Generative artificial intelligence (AI) is increasingly used in advertising. However, previous research has paid little attention to how AI-related resources shape employees' creative self-efficacy (CSE) or their innovation performance in professional creative settings. This study addresses this gap by examining how AI-related personal resources (learning orientation and digital skills) and contextual resources (organizational and technological support) influence CSE and innovation performance in the advertising industry.
A research model was developed to examine how AI-related personal resources and contextual resources shape employees' CSE and innovation performance. Survey data were collected from 422 employees in Taiwanese advertising firms whose work involved generative AI, and the hypotheses were tested using partial least squares structural equation modeling.

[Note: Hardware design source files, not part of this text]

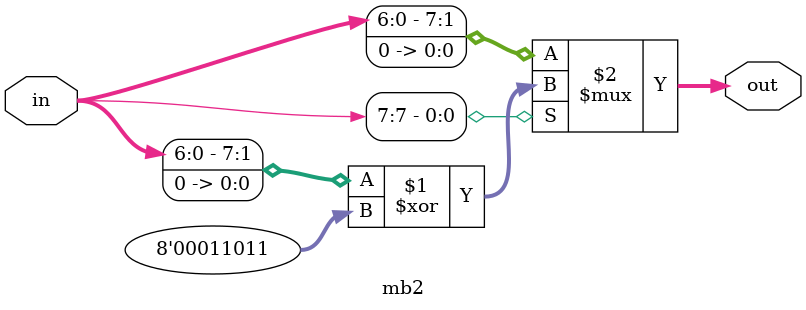
<source format=v>
module mb2(input  wire [7:0] in,
           output wire [7:0] out);
           
           
    assign out = in[7] ? ({in[6:0],1'b0} ^ 8'h1b) : {in[6:0],1'b0};

endmodule

</source>
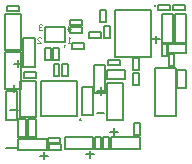
<source format=gbr>
%FSLAX35Y35*%
%MOIN*%
G04 EasyPC Gerber Version 18.0.9 Build 3640 *
%ADD17C,0.00100*%
%ADD10C,0.00500*%
%ADD16C,0.00600*%
X0Y0D02*
D02*
D10*
X1175Y49456D02*
Y47556D01*
X5175*
Y49456*
X1175*
X2137Y14600D02*
X4637D01*
X2137Y21850D02*
X4637D01*
X3387Y20600D02*
Y23100D01*
X3437Y30139D02*
X5937D01*
X4566Y20887D02*
X766D01*
Y11287*
X4566*
Y20887*
X4637Y5650D02*
X7437D01*
Y11650*
X4637*
Y5650*
X4687Y28889D02*
Y31389D01*
X5487Y12200D02*
X10787D01*
Y24500*
X5487*
Y12200*
X5807Y33896D02*
X507D01*
Y21596*
X5807*
Y33896*
X5817Y46856D02*
X517D01*
Y34556*
X5817*
Y46856*
X6537Y29089D02*
X10337D01*
Y38689*
X6537*
Y29089*
X6637Y27250D02*
Y25350D01*
X10637*
Y27250*
X6637*
X8037Y5650D02*
X10837D01*
Y11650*
X8037*
Y5650*
X13387Y-1750D02*
Y750D01*
X14437Y1350D02*
Y5150D01*
X4837*
Y1350*
X14437*
X14637Y-500D02*
X12137D01*
X14886Y5487D02*
Y3587D01*
X18886*
Y5487*
X14886*
X14945Y3250D02*
Y1350D01*
X18945*
Y3250*
X14945*
X15637Y35350D02*
X13737D01*
Y31350*
X15637*
Y35350*
X16637Y26160D02*
X18537D01*
Y30160*
X16637*
Y26160*
X18437Y35350D02*
X16537D01*
Y31350*
X18437*
Y35350*
X19337Y26150D02*
X21237D01*
Y30150*
X19337*
Y26150*
X20337Y36151D02*
G75*
G02Y35757J-197D01*
G01*
G75*
G02Y36151J197*
G01*
Y42450D02*
X13644D01*
Y37332*
X20337*
Y42450*
X22120Y42233D02*
Y40333D01*
X26120*
Y42233*
X22120*
X22169Y44782D02*
Y42882D01*
X26169*
Y44782*
X22169*
X24337Y24478D02*
X12526D01*
Y12667*
X24337*
Y24478*
X25616Y11585D02*
G75*
G02X25419Y11289I-98J-148D01*
G01*
G75*
G02X25616Y11585I98J148*
G01*
X26837Y35150D02*
Y37050D01*
X22837*
Y35150*
X26837*
X28437Y40550D02*
Y38650D01*
X32437*
Y40550*
X28437*
X28787Y-1350D02*
Y1150D01*
X29719Y22467D02*
X25919D01*
Y12867*
X29719*
Y22467*
X29837Y1750D02*
Y5550D01*
X20237*
Y1750*
X29837*
X30037Y-100D02*
X27537D01*
X31037Y13800D02*
X33537D01*
X31037Y21050D02*
X33537D01*
X32037Y43950D02*
X33937D01*
Y47950*
X32037*
Y43950*
X32287Y19800D02*
Y22300D01*
X32337Y5709D02*
X30437D01*
Y1709*
X32337*
Y5709*
X33137Y1770D02*
X35037D01*
Y5770*
X33137*
Y1770*
X33337Y38750D02*
X35237D01*
Y42750*
X33337*
Y38750*
X33863Y29850D02*
X30063D01*
Y20250*
X33863*
Y29850*
X34387Y11400D02*
X39687D01*
Y23700*
X34387*
Y11400*
X35537Y7500D02*
X38037D01*
X35737Y5650D02*
Y1850D01*
X45337*
Y5650*
X35737*
X36787Y8750D02*
Y6250D01*
X37137Y48150D02*
Y32402D01*
X48948*
Y48150*
X37137*
X38737Y29550D02*
Y31450D01*
X34737*
Y29550*
X38737*
X40397Y25150D02*
Y27950D01*
X34397*
Y25150*
X40397*
X44900Y26904D02*
X43000D01*
Y22904*
X44900*
Y26904*
X45008Y31864D02*
X43108D01*
Y27864*
X45008*
Y31864*
X45437Y10350D02*
X43537D01*
Y6350*
X45437*
Y10350*
X49512Y38200D02*
X52012D01*
X50129Y49331D02*
G75*
G02X50522I197D01*
G01*
G75*
G02X50129I-197*
G01*
X50762Y36950D02*
Y39450D01*
X51337Y49850D02*
Y47950D01*
X55337*
Y49850*
X51337*
X52612Y37150D02*
X56412D01*
Y46750*
X52612*
Y37150*
X54487Y36756D02*
X52587D01*
Y32756*
X54487*
Y36756*
X54867Y36550D02*
Y33750D01*
X60867*
Y36550*
X54867*
X54937Y29250D02*
X56837D01*
Y33250*
X54937*
Y29250*
X57237Y28650D02*
Y12650D01*
X50237*
Y28650*
X57237*
X57837Y22050D02*
X60637D01*
Y28050*
X57837*
Y22050*
X60537Y47950D02*
Y49850D01*
X56537*
Y47950*
X60537*
X60737Y46750D02*
X56937D01*
Y37150*
X60737*
Y46750*
D02*
D16*
X4637Y2050D02*
X637D01*
D02*
D17*
X11213Y37013D02*
X12463D01*
X11369Y38107*
X11213Y38420*
X11369Y38732*
X11681Y38888*
X12150*
X12463Y38732*
X12700Y41500D02*
X12387Y41344D01*
X12075*
X11763Y41500*
X11606Y41813*
X11763Y42125*
X12075Y42281*
X12387*
X12075D02*
X11763Y42438D01*
X11606Y42750*
X11763Y43063*
X12075Y43219*
X12387*
X12700Y43063*
X21993Y37013D02*
X21368D01*
X21680D02*
Y38888D01*
X21993Y38576*
X21524Y40950D02*
Y42825D01*
X22305Y41575*
X21055*
X0Y0D02*
M02*

</source>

The results show that learning orientation, digital skills, organizational support, and technological support have significant positive effects on CSE. These findings indicate that individual and contextual factors jointly enhance employees' confidence in their creative abilities. Furthermore, CSE is positively associated with innovation performance, suggesting that strengthening these resources can improve innovation outcomes.
This study contributes to the generative AI and advertising literature by shifting attention from AI adoption to employee-level resources that enable effective AI-supported creative work. It also extends CSE research to a generative AI-enabled professional context and demonstrates how personal and contextual resources foster innovation performance in a creativity-intensive industry.